With the images removed, repeat the data below exactly.

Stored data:
--------
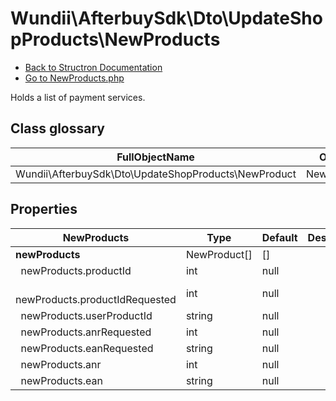 # Wundii\AfterbuySdk\Dto\UpdateShopProducts\NewProducts
- [Back to Structron Documentation](./../_Structron.md)
- [Go to NewProducts.php](./../../src/Dto/UpdateShopProducts/NewProducts.php)

Holds a list of payment services.

## Class glossary
| FullObjectName | Object |
| -------------- | ------ |
| Wundii\AfterbuySdk\Dto\UpdateShopProducts\NewProduct | NewProduct |

## Properties
| NewProducts                           | Type         | Default | Description |
| ------------------------------------- | ------------ | ------- | ----------- |
| **newProducts**                       | NewProduct[] | []      |             |
| &nbsp; newProducts.productId          | int          | null    |             |
| &nbsp; newProducts.productIdRequested | int          | null    |             |
| &nbsp; newProducts.userProductId      | string       | null    |             |
| &nbsp; newProducts.anrRequested       | int          | null    |             |
| &nbsp; newProducts.eanRequested       | string       | null    |             |
| &nbsp; newProducts.anr                | int          | null    |             |
| &nbsp; newProducts.ean                | string       | null    |             |
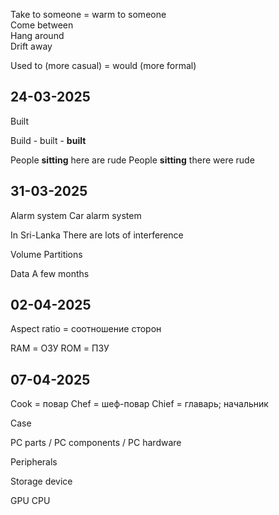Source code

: 
Take to someone = warm to someone  
Come between  
Hang around  
Drift away  

Used to (more casual) = would (more formal)  

## 24-03-2025

Built 

Build - built - **built** 

People **sitting** here are rude
People **sitting** there were rude

## 31-03-2025

Alarm system
Car alarm system

In Sri-Lanka 
There are lots of interference

Volume
Partitions

Data 
A few months

## 02-04-2025

Aspect ratio = соотношение сторон

RAM = ОЗУ 
ROM = ПЗУ

## 07-04-2025

Cook = повар
Chef = шеф-повар
Chief = главарь; начальник

Case

PC parts / PC components / PC hardware

Peripherals 

Storage device

GPU
CPU


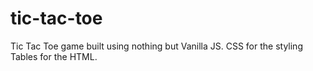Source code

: # tic-tac-toe

Tic Tac Toe game built using nothing but Vanilla JS. 
CSS for the styling 
Tables for the HTML. 
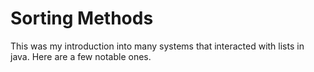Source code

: # Sorting Methods

This was my introduction into many systems that interacted with lists in java. Here are a few notable ones.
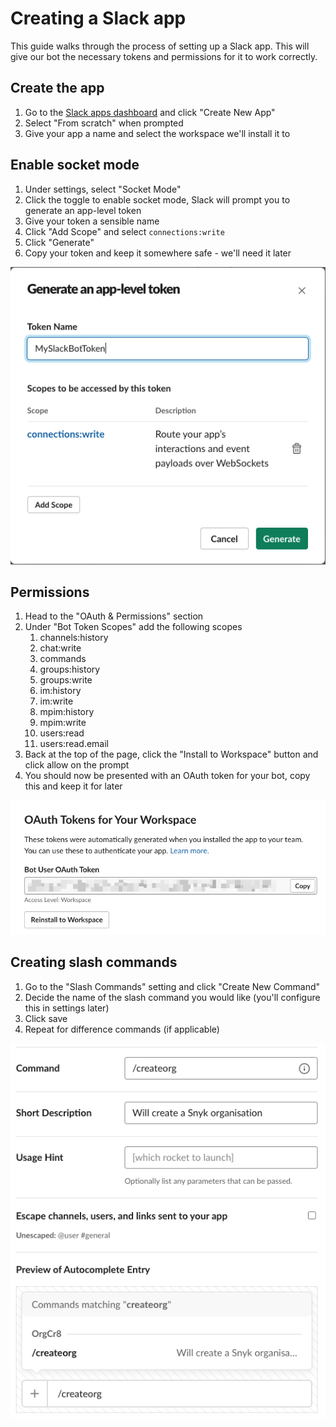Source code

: # Creating a Slack app
This guide walks through the process of setting up a Slack app. This will give our bot the necessary tokens and 
permissions for it to work correctly. 

## Create the app
1. Go to the [Slack apps dashboard](https://api.slack.com/apps) and click "Create New App"
2. Select "From scratch" when prompted
3. Give your app a name and select the workspace we'll install it to

## Enable socket mode
1. Under settings, select "Socket Mode"
2. Click the toggle to enable socket mode, Slack will prompt you to generate an app-level token
3. Give your token a sensible name
4. Click "Add Scope" and select `connections:write`
5. Click "Generate"
6. Copy your token and keep it somewhere safe - we'll need it later

![App token settings](images/app_token.png)

## Permissions
1. Head to the "OAuth & Permissions" section
2. Under "Bot Token Scopes" add the following scopes
   1. channels:history
   2. chat:write
   3. commands
   4. groups:history
   5. groups:write
   6. im:history
   7. im:write
   8. mpim:history
   9. mpim:write
   10. users:read
   11. users:read.email
3. Back at the top of the page, click the "Install to Workspace" button and click allow on the prompt
4. You should now be presented with an OAuth token for your bot, copy this and keep it for later

![Bot token settings](images/bot_token.png)

## Creating slash commands
1. Go to the "Slash Commands" setting and click "Create New Command"
2. Decide the name of the slash command you would like (you'll configure this in settings later)
3. Click save
4. Repeat for difference commands (if applicable)

![Slash command settings](images/slash_cmd.png)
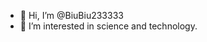 - 👋 Hi, I’m @BiuBiu233333
- 👀 I’m interested in science and technology.

<!---
BiuBiu233333/BiuBiu233333 is a ✨ special ✨ repository because its `README.md` (this file) appears on your GitHub profile.
You can click the Preview link to take a look at your changes.
--->
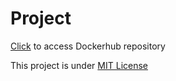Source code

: # Project
[Click](https://hub.docker.com/r/omre/crud-api) to access Dockerhub repository

This project is under [MIT License](https://github.com/Shimura04/oss/blob/master/LICENSE)
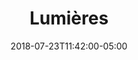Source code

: ---
translationKey: "lights"
title: "Lumières"
date: 2018-07-23T11:42:00-05:00
description: "lightbulb"
---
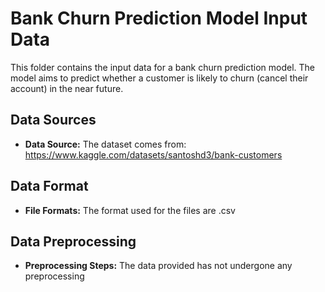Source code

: # Bank Churn Prediction Model Input Data

This folder contains the input data for a bank churn prediction model. The model aims to predict whether a customer is likely to churn (cancel their account) in the near future.

## Data Sources

* **Data Source:** The dataset comes from: https://www.kaggle.com/datasets/santoshd3/bank-customers

## Data Format

* **File Formats:** The format used for the files are .csv

## Data Preprocessing

* **Preprocessing Steps:** The data provided has not undergone any preprocessing

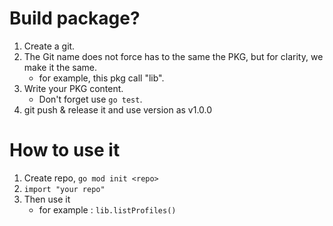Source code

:# Build package?
1. Create a git.
2. The Git name does not force has to the same the PKG, but for clarity, we make it the same.
    - for example, this pkg call "lib".
3. Write your PKG content.
	- Don't forget use `go test`.
4. git push & release it and use version as v1.0.0

# How to use it
1. Create  repo, `go mod init <repo>`
2. `import "your repo"`
3. Then use it
    - for example : `lib.listProfiles()`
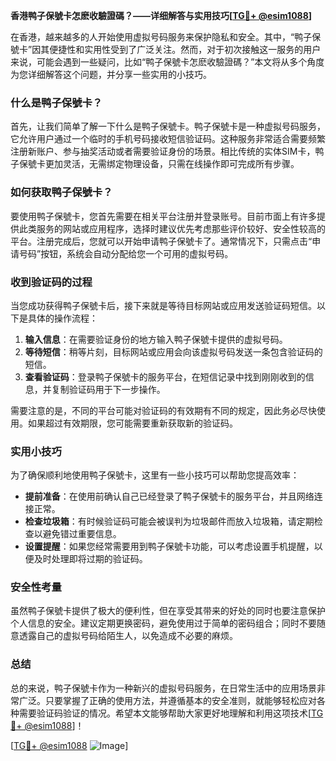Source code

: **香港鸭子保號卡怎麽收驗證碼？——详细解答与实用技巧[[TG💪+ @esim1088](https://t.me/s/esim1088)]**

在香港，越来越多的人开始使用虚拟号码服务来保护隐私和安全。其中，“鸭子保號卡”因其便捷性和实用性受到了广泛关注。然而，对于初次接触这一服务的用户来说，可能会遇到一些疑问，比如“鸭子保號卡怎麽收驗證碼？”本文将从多个角度为您详细解答这个问题，并分享一些实用的小技巧。

### 什么是鸭子保號卡？

首先，让我们简单了解一下什么是鸭子保號卡。鸭子保號卡是一种虚拟号码服务，它允许用户通过一个临时的手机号码接收短信验证码。这种服务非常适合需要频繁注册新账户、参与抽奖活动或者需要验证身份的场景。相比传统的实体SIM卡，鸭子保號卡更加灵活，无需绑定物理设备，只需在线操作即可完成所有步骤。

### 如何获取鸭子保號卡？

要使用鸭子保號卡，您首先需要在相关平台注册并登录账号。目前市面上有许多提供此类服务的网站或应用程序，选择时建议优先考虑那些评价较好、安全性较高的平台。注册完成后，您就可以开始申请鸭子保號卡了。通常情况下，只需点击“申请号码”按钮，系统会自动分配给您一个可用的虚拟号码。

### 收到验证码的过程

当您成功获得鸭子保號卡后，接下来就是等待目标网站或应用发送验证码短信。以下是具体的操作流程：

1. **输入信息**：在需要验证身份的地方输入鸭子保號卡提供的虚拟号码。
2. **等待短信**：稍等片刻，目标网站或应用会向该虚拟号码发送一条包含验证码的短信。
3. **查看验证码**：登录鸭子保號卡的服务平台，在短信记录中找到刚刚收到的信息，并复制验证码用于下一步操作。

需要注意的是，不同的平台可能对验证码的有效期有不同的规定，因此务必尽快使用。如果超过有效期限，您可能需要重新获取新的验证码。

### 实用小技巧

为了确保顺利地使用鸭子保號卡，这里有一些小技巧可以帮助您提高效率：

- **提前准备**：在使用前确认自己已经登录了鸭子保號卡的服务平台，并且网络连接正常。
- **检查垃圾箱**：有时候验证码可能会被误判为垃圾邮件而放入垃圾箱，请定期检查以避免错过重要信息。
- **设置提醒**：如果您经常需要用到鸭子保號卡功能，可以考虑设置手机提醒，以便及时处理即将过期的验证码。

### 安全性考量

虽然鸭子保號卡提供了极大的便利性，但在享受其带来的好处的同时也要注意保护个人信息的安全。建议定期更换密码，避免使用过于简单的密码组合；同时不要随意透露自己的虚拟号码给陌生人，以免造成不必要的麻烦。

### 总结

总的来说，鸭子保號卡作为一种新兴的虚拟号码服务，在日常生活中的应用场景非常广泛。只要掌握了正确的使用方法，并遵循基本的安全准则，就能够轻松应对各种需要验证码验证的情况。希望本文能够帮助大家更好地理解和利用这项技术[[TG💪+ @esim1088](https://t.me/s/esim1088)]！

[[TG💪+ @esim1088](https://t.me/s/esim1088) ![Image](https://i.postimg.cc/4NQfJmqS/Snipaste-2025-05-13-00-14-12.png)]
--------
**Solution**
 # Wundii\AfterbuySdk\Dto\UpdateShopProducts\NewProducts
- [Back to Structron Documentation](./../_Structron.md)
- [Go to NewProducts.php](./../../src/Dto/UpdateShopProducts/NewProducts.php)

Holds a list of payment services.

## Class glossary
| FullObjectName | Object |
| -------------- | ------ |
| Wundii\AfterbuySdk\Dto\UpdateShopProducts\NewProduct | NewProduct |

## Properties
| NewProducts                           | Type         | Default | Description |
| ------------------------------------- | ------------ | ------- | ----------- |
| **newProducts**                       | NewProduct[] | []      |             |
| &nbsp; newProducts.productId          | int          | null    |             |
| &nbsp; newProducts.productIdRequested | int          | null    |             |
| &nbsp; newProducts.userProductId      | string       | null    |             |
| &nbsp; newProducts.anrRequested       | int          | null    |             |
| &nbsp; newProducts.eanRequested       | string       | null    |             |
| &nbsp; newProducts.anr                | int          | null    |             |
| &nbsp; newProducts.ean                | string       | null    |             |
Source code

: 
Take to someone = warm to someone  
Come between  
Hang around  
Drift away  

Used to (more casual) = would (more formal)  

## 24-03-2025

Built 

Build - built - **built** 

People **sitting** here are rude
People **sitting** there were rude

## 31-03-2025

Alarm system
Car alarm system

In Sri-Lanka 
There are lots of interference

Volume
Partitions

Data 
A few months

## 02-04-2025

Aspect ratio = соотношение сторон

RAM = ОЗУ 
ROM = ПЗУ

## 07-04-2025

Cook = повар
Chef = шеф-повар
Chief = главарь; начальник

Case

PC parts / PC components / PC hardware

Peripherals 

Storage device

GPU
CPU


Source code

: # tic-tac-toe

Tic Tac Toe game built using nothing but Vanilla JS. 
CSS for the styling 
Tables for the HTML. 
Source code

: # Sorting Methods

This was my introduction into many systems that interacted with lists in java. Here are a few notable ones.
Source code

: # Creating a Slack app
This guide walks through the process of setting up a Slack app. This will give our bot the necessary tokens and 
permissions for it to work correctly. 

## Create the app
1. Go to the [Slack apps dashboard](https://api.slack.com/apps) and click "Create New App"
2. Select "From scratch" when prompted
3. Give your app a name and select the workspace we'll install it to

## Enable socket mode
1. Under settings, select "Socket Mode"
2. Click the toggle to enable socket mode, Slack will prompt you to generate an app-level token
3. Give your token a sensible name
4. Click "Add Scope" and select `connections:write`
5. Click "Generate"
6. Copy your token and keep it somewhere safe - we'll need it later

![App token settings](images/app_token.png)

## Permissions
1. Head to the "OAuth & Permissions" section
2. Under "Bot Token Scopes" add the following scopes
   1. channels:history
   2. chat:write
   3. commands
   4. groups:history
   5. groups:write
   6. im:history
   7. im:write
   8. mpim:history
   9. mpim:write
   10. users:read
   11. users:read.email
3. Back at the top of the page, click the "Install to Workspace" button and click allow on the prompt
4. You should now be presented with an OAuth token for your bot, copy this and keep it for later

![Bot token settings](images/bot_token.png)

## Creating slash commands
1. Go to the "Slash Commands" setting and click "Create New Command"
2. Decide the name of the slash command you would like (you'll configure this in settings later)
3. Click save
4. Repeat for difference commands (if applicable)

![Slash command settings](images/slash_cmd.png)
 - 👋 Hi, I’m @BiuBiu233333
- 👀 I’m interested in science and technology.

<!---
BiuBiu233333/BiuBiu233333 is a ✨ special ✨ repository because its `README.md` (this file) appears on your GitHub profile.
You can click the Preview link to take a look at your changes.
--->
Source code

: # Project
[Click](https://hub.docker.com/r/omre/crud-api) to access Dockerhub repository

This project is under [MIT License](https://github.com/Shimura04/oss/blob/master/LICENSE)
Source code

: ---
translationKey: "lights"
title: "Lumières"
date: 2018-07-23T11:42:00-05:00
description: "lightbulb"
---
Source code

: # Bank Churn Prediction Model Input Data

This folder contains the input data for a bank churn prediction model. The model aims to predict whether a customer is likely to churn (cancel their account) in the near future.

## Data Sources

* **Data Source:** The dataset comes from: https://www.kaggle.com/datasets/santoshd3/bank-customers

## Data Format

* **File Formats:** The format used for the files are .csv

## Data Preprocessing

* **Preprocessing Steps:** The data provided has not undergone any preprocessing

Source code

:# Build package?
1. Create a git.
2. The Git name does not force has to the same the PKG, but for clarity, we make it the same.
    - for example, this pkg call "lib".
3. Write your PKG content.
	- Don't forget use `go test`.
4. git push & release it and use version as v1.0.0

# How to use it
1. Create  repo, `go mod init <repo>`
2. `import "your repo"`
3. Then use it
    - for example : `lib.listProfiles()`
Source code

: **香港鸭子保號卡怎麽收驗證碼？——详细解答与实用技巧[[TG💪+ @esim1088](https://t.me/s/esim1088)]**

在香港，越来越多的人开始使用虚拟号码服务来保护隐私和安全。其中，“鸭子保號卡”因其便捷性和实用性受到了广泛关注。然而，对于初次接触这一服务的用户来说，可能会遇到一些疑问，比如“鸭子保號卡怎麽收驗證碼？”本文将从多个角度为您详细解答这个问题，并分享一些实用的小技巧。

### 什么是鸭子保號卡？

首先，让我们简单了解一下什么是鸭子保號卡。鸭子保號卡是一种虚拟号码服务，它允许用户通过一个临时的手机号码接收短信验证码。这种服务非常适合需要频繁注册新账户、参与抽奖活动或者需要验证身份的场景。相比传统的实体SIM卡，鸭子保號卡更加灵活，无需绑定物理设备，只需在线操作即可完成所有步骤。

### 如何获取鸭子保號卡？

要使用鸭子保號卡，您首先需要在相关平台注册并登录账号。目前市面上有许多提供此类服务的网站或应用程序，选择时建议优先考虑那些评价较好、安全性较高的平台。注册完成后，您就可以开始申请鸭子保號卡了。通常情况下，只需点击“申请号码”按钮，系统会自动分配给您一个可用的虚拟号码。

### 收到验证码的过程

当您成功获得鸭子保號卡后，接下来就是等待目标网站或应用发送验证码短信。以下是具体的操作流程：

1. **输入信息**：在需要验证身份的地方输入鸭子保號卡提供的虚拟号码。
2. **等待短信**：稍等片刻，目标网站或应用会向该虚拟号码发送一条包含验证码的短信。
3. **查看验证码**：登录鸭子保號卡的服务平台，在短信记录中找到刚刚收到的信息，并复制验证码用于下一步操作。

需要注意的是，不同的平台可能对验证码的有效期有不同的规定，因此务必尽快使用。如果超过有效期限，您可能需要重新获取新的验证码。

### 实用小技巧

为了确保顺利地使用鸭子保號卡，这里有一些小技巧可以帮助您提高效率：

- **提前准备**：在使用前确认自己已经登录了鸭子保號卡的服务平台，并且网络连接正常。
- **检查垃圾箱**：有时候验证码可能会被误判为垃圾邮件而放入垃圾箱，请定期检查以避免错过重要信息。
- **设置提醒**：如果您经常需要用到鸭子保號卡功能，可以考虑设置手机提醒，以便及时处理即将过期的验证码。

### 安全性考量

虽然鸭子保號卡提供了极大的便利性，但在享受其带来的好处的同时也要注意保护个人信息的安全。建议定期更换密码，避免使用过于简单的密码组合；同时不要随意透露自己的虚拟号码给陌生人，以免造成不必要的麻烦。

### 总结

总的来说，鸭子保號卡作为一种新兴的虚拟号码服务，在日常生活中的应用场景非常广泛。只要掌握了正确的使用方法，并遵循基本的安全准则，就能够轻松应对各种需要验证码验证的情况。希望本文能够帮助大家更好地理解和利用这项技术[[TG💪+ @esim1088](https://t.me/s/esim1088)]！

[[TG💪+ @esim1088](https://t.me/s/esim1088) ![Image](https://i.postimg.cc/4NQfJmqS/Snipaste-2025-05-13-00-14-12.png)]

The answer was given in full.